30.7.09

Ibéria à vista?


Aos amantes da portugalidade.


Deve haver por aí muita gente interessada em destruir a, dizem, nação mais velha da Europa – ou, pelo menos, a que tem as fronteiras estáveis mais duradouras (como se essa fosse uma credencial de grandiloquência pátria). Deve haver muitos traidores à pátria que, volta e meia, recuperam a herética "união ibérica". Desta vez, os amantes da sacrossanta portugalidade dão um desconto e esboçam um esgar de desdém: afinal, a mais recente manifestação de iberismo teve origem num barómetro de opinião publicado pela Universidade de Salamanca.


Um número chocante – repita-se: caso isto não viesse de uma universidade acoitada nessa terra de onde nem bom casamento nem bom vento nos chegam – foi este: quarenta por cento de portugueses não têm problemas em aceitar a união ibérica. Curiosamente, quando os espanhóis foram interrogados apenas trinta por cento alinhou pelo mesmo diapasão. Um repto aos que defendem o mito da portugalidade intangível: ponham de parte o preconceito (acharem que este estudo não é imparcial porque foi feito por uma universidade espanhola) e confessem se não ficaram apavorados com tão elevada percentagem de patrícios que gostariam de viver sob uma nova bandeira – a da união ibérica. Já sei a resposta: a maioria (sessenta por cento) ainda rejeita a hipótese. Firmes, as âncoras da portugalidade. Quem falou que esta era uma notícia alarmista?


Há ali uns números que me causaram perplexidade (ou, como ouvi hoje aquele inefável senhor que se diz representante dos pais dos meninos que andam nas escolas, "senti-me perplexizado"). Julgava que os espanhóis eram imperialistas. Os que cultivam os rituais da divinizada portugalidade vêm fantasmas a acenar, ameaçadores, do outro lado da fronteira. Fazem rezas para afastar o satanás do iberismo. Temem que a ibéria seja apenas um encapotado motivo para tornar a Espanha ainda mais imperial. Anexando o cantinho onde, a ocidente, termina a península ibérica. Ora, se estes fantasmas fizessem sentido, expliquem-me como só trinta por cento dos espanhóis gostariam de se unir a nós? Reparem: setenta por cento dos espanhóis não querem estragar a sua hispânica grandiosidade fundindo-se com os pequenotes dos lusitanos. Ainda sobram alguns fantasmas?
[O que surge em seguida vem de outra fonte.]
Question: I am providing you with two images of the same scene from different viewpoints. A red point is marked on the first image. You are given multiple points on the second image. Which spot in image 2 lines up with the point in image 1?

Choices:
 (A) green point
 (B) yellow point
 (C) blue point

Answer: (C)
No mesmo dia em que o barómetro foi divulgado, o banqueiro do sistema (o dono do BES) deitou mais gasolina para a fogueira. Defendia uma das suas damas – todos as obras públicas elefantes brancos que o governo do momento quer plantar. Para o banqueiro, as tão polémicas obras públicas (TGV e aeroporto) são imprescindíveis para construirmos a ibéria (não sei se hei-de escrever com i maiúsculo ou minúsculo). Diriam os amantes da portugalidade, eles também tão seguidores de teorias da conspiração: isto foi tudo combinado – a divulgação do estudo da Universidade de Salamanca e as palavras do patriarca da banca indígena.


Os pesadelos dos tributários da santa portugalidade ainda não tinham terminado. Redobraram as cefaleias nos que dedilharam as páginas do Diário de Notícias de ontem, quando o único laureado com o Nobel da literatura comentou o caso, concluindo desta forma: "(…) o futuro já está escrito, nós é que não temos ainda a ciência necessária para o ler. Os protestos de hoje podem tornar-se em concordâncias amanhã, também o contrário poderá suceder, mas uma coisa é certa e a frase de Galileu tem aqui perfeito cabimento. Sim, a Ibéria. E pur si muove..."


Há algo na alergia dos arvorados da portugalidade que me mete espécie: o que os incomoda é a altissonante ideia de uma união ibérica, não a conquista do pequenote pelo chauvinista grandalhão. Só que, numa união, os dois perderiam a identidade a que os cultores do nacionalismo (dos dois lados) se habituaram. Os dois, e não apenas o mais pequeno. A menos que continuem a dar para o peditório de uma conspiração qualquer e descubram na "ibéria" um pretexto para o grandalhão abocanhar o pequenote.


Hoje da manhã, primeiras informações da bolsa de valores de Lisboa (essa coisa esotérica): as acções do BES eram as que valorizavam mais, acima dos três por cento. Cheira a causalidade?